Neil Reynolds: Not Ready for Prime Time

For some time Neil Reynolds published his op-ed pieces in The Globe and Mail’s Report on Business, where they generally escaped readers’ attention. Now that he’s been moved to the op-ed page, he’s getting lots of attention.

Reynolds’s take is what might be called Tea Party Canadian-style. For Reynolds, government is always parasitic and the private sector is always innovative, so that we should have less of the former and more of the latter. His second main concern is energy and the environment, and his message is that global warming and peak oil are myths, which leads to the policy prescription: drill, baby, drill. Reynolds’s Wikipedia article says that he was a Libertarian Party candidate in a 1982 by-election, and it’s clear from his columns that a Libertarian he remains.

Reynolds’s modus operandi is to find some academic research out there – often on the web sites of American Conservative think tanks – that he claims supports the policy positions he advocates. In my view, his arguments are often specious. I will cite three instances, and then connect the dots.

His column of April 17, 2010 argued that the average Canadian household spent almost $15,000 on personal income taxes and the average American household about $2000. This claim was carefully analyzed by Steelworkers’ economist Erin Weir on the Progressive Economics Forum (www.progressive-economics.ca), who showed that when appropriate data were used per capita income taxes were almost equivalent.

His column of July 26, 2010 on the census repeated the claim that the Nordic countries have eliminated their censuses, but without the qualification – made clear by his fellow Globe and Mail journalists – that this was because they use many other data sources. He also repeated the conservative economist Hayek’s argument that the prices produced by the market are society’s most important statistic. Students in first-year economics courses should be familiar with that argument. Students in upper-level economics courses learn that, if there are market imperfections such as pollution, congestion, monopolies, or subsidies, prices provide misleading information.

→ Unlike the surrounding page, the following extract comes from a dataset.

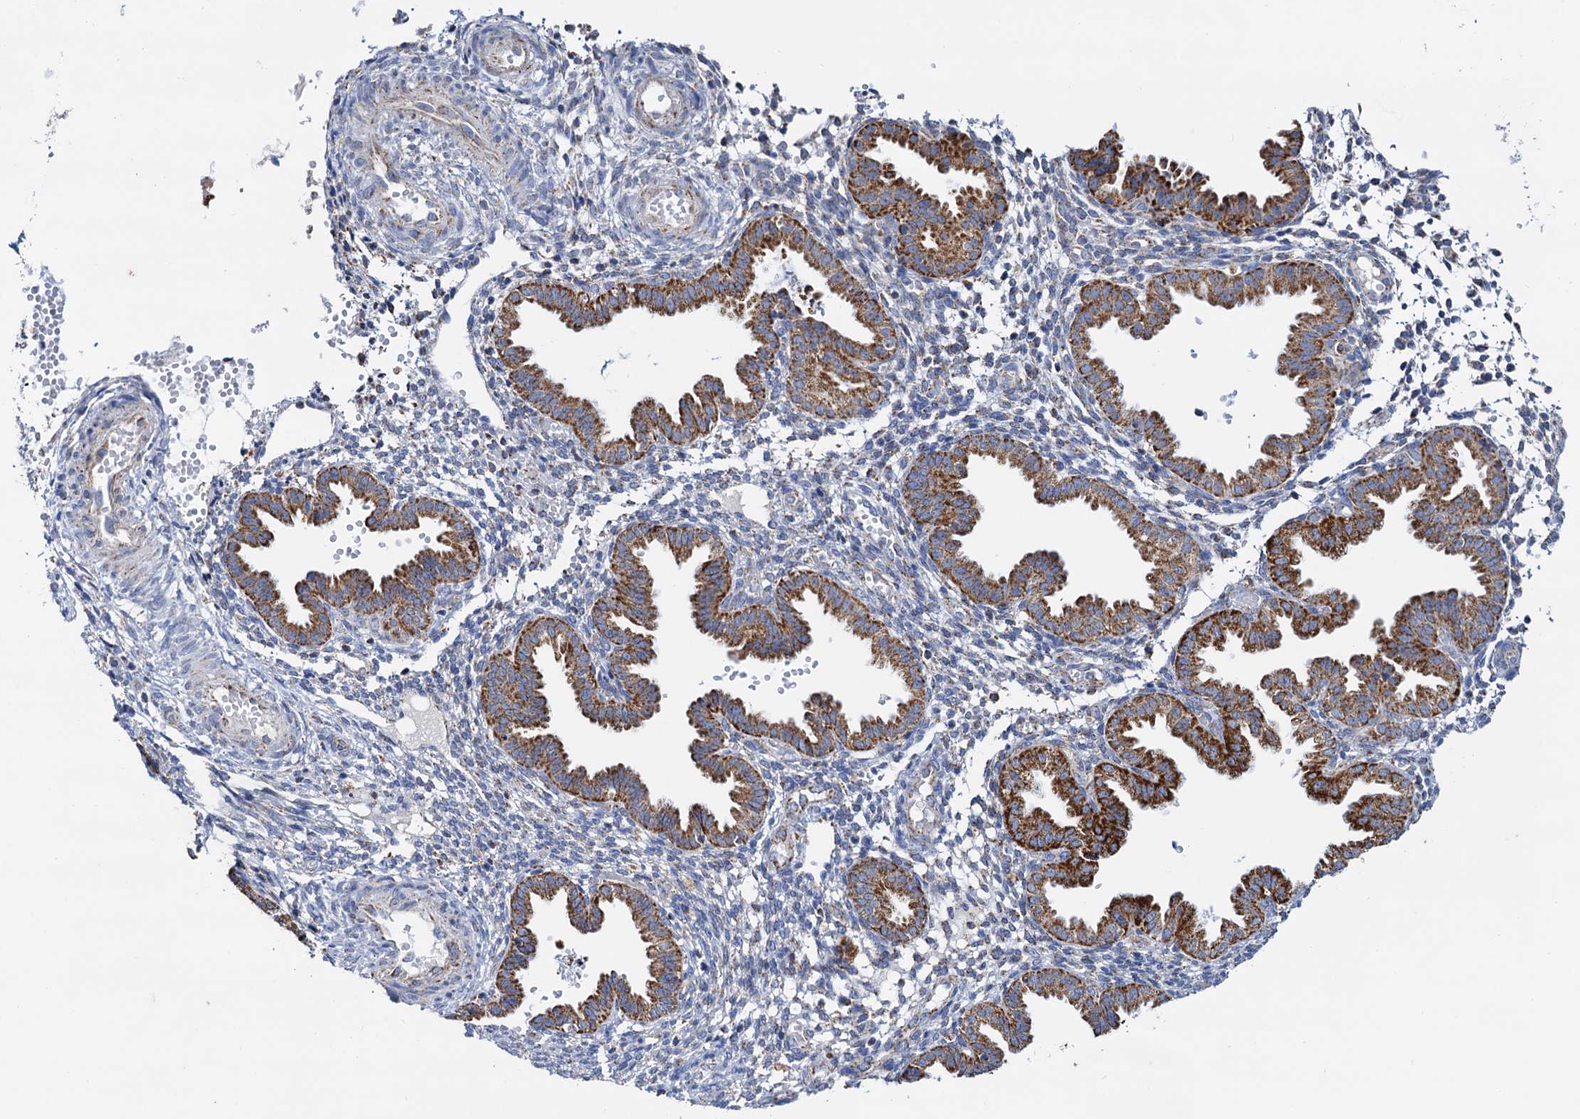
{"staining": {"intensity": "moderate", "quantity": "<25%", "location": "cytoplasmic/membranous"}, "tissue": "endometrium", "cell_type": "Cells in endometrial stroma", "image_type": "normal", "snomed": [{"axis": "morphology", "description": "Normal tissue, NOS"}, {"axis": "topography", "description": "Endometrium"}], "caption": "Immunohistochemistry image of unremarkable endometrium stained for a protein (brown), which shows low levels of moderate cytoplasmic/membranous staining in about <25% of cells in endometrial stroma.", "gene": "C2CD3", "patient": {"sex": "female", "age": 33}}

In his column of August 9, 2010, Reynolds argued that people will adapt to global warming because they have in the past adapted to heat waves. The evidence he gave was an article by economists Olivier Deschenes and Michael Greenstone claiming that the increase from the US annual mortality rate due to global warming by the end of this century would be statistically indistinguishable from zero. He claimed that the paper was “published three years ago by the Massachusetts Institute of Technology.”

I looked the paper up on Google Scholar. The abstract notes that the predicted mortality rate increases for some subpopulations, notably infants, would be statistically significant, and that annual resident energy consumption would increase by a statistically significant 15 to 30%.

What concerns me more, however, was that the article was not published three years ago by MIT. It was and remains a National Bureau of Economics Research Working paper. Working papers, as the NBER website makes clear, and any academic knows, have not passed peer review. Furthermore, a working paper that has remained in working paper form and hasn’t made it into a journal for 3 years is encountering difficulties in the reviewing process. It should be quoted, if at all, with caveats, and not referred to as published.

Okay, let’s connect the dots. We see a pattern of citing supposedly impeccable sources that, upon examination, doesn’t withstand scrutiny. Reynolds’s Wikipedia entry mentions a long and distinguished career in journalism but makes no mention of any university education. People generally ensure that their Wikipedia entries are accurate. My conclusion is that Reynolds either has had no university education or thinks it isn’t important enough to mention. For me, this is highly problematic for a columnist who relies so heavily on academic research. What he appears to me to be doing is citing research that seems to support his positions without much understanding of the research process. Not only is it important to distinguish between working papers and refereed work, but it is important to look at an overall body of research – the work of numerous scholars – to see if there is any consensus.

The Globe and Mail is English Canada’s newspaper of record. Its columnists should be the best in the country. The Globe is printing Reynolds because he represents the “right wing ideologue” position, just as it prints Rick Salutin (but only on Fridays) who represents the “left wing ideologue” position. I am not claiming that the Globe shouldn’t have a right wing ideologue columnist, but if it wants to have one, it can certainly do better than Neil Reynolds.

This post should in no way be considered an attack on Reynolds’s freedom of speech. He may say whatever he wants to say on his own blog or in whatever organ (perhaps the proposed Fox North channel) will publish him. But, if the Globe and Mail represents prime time in Canadian journalism, then my considered opinion is that he isn’t ready.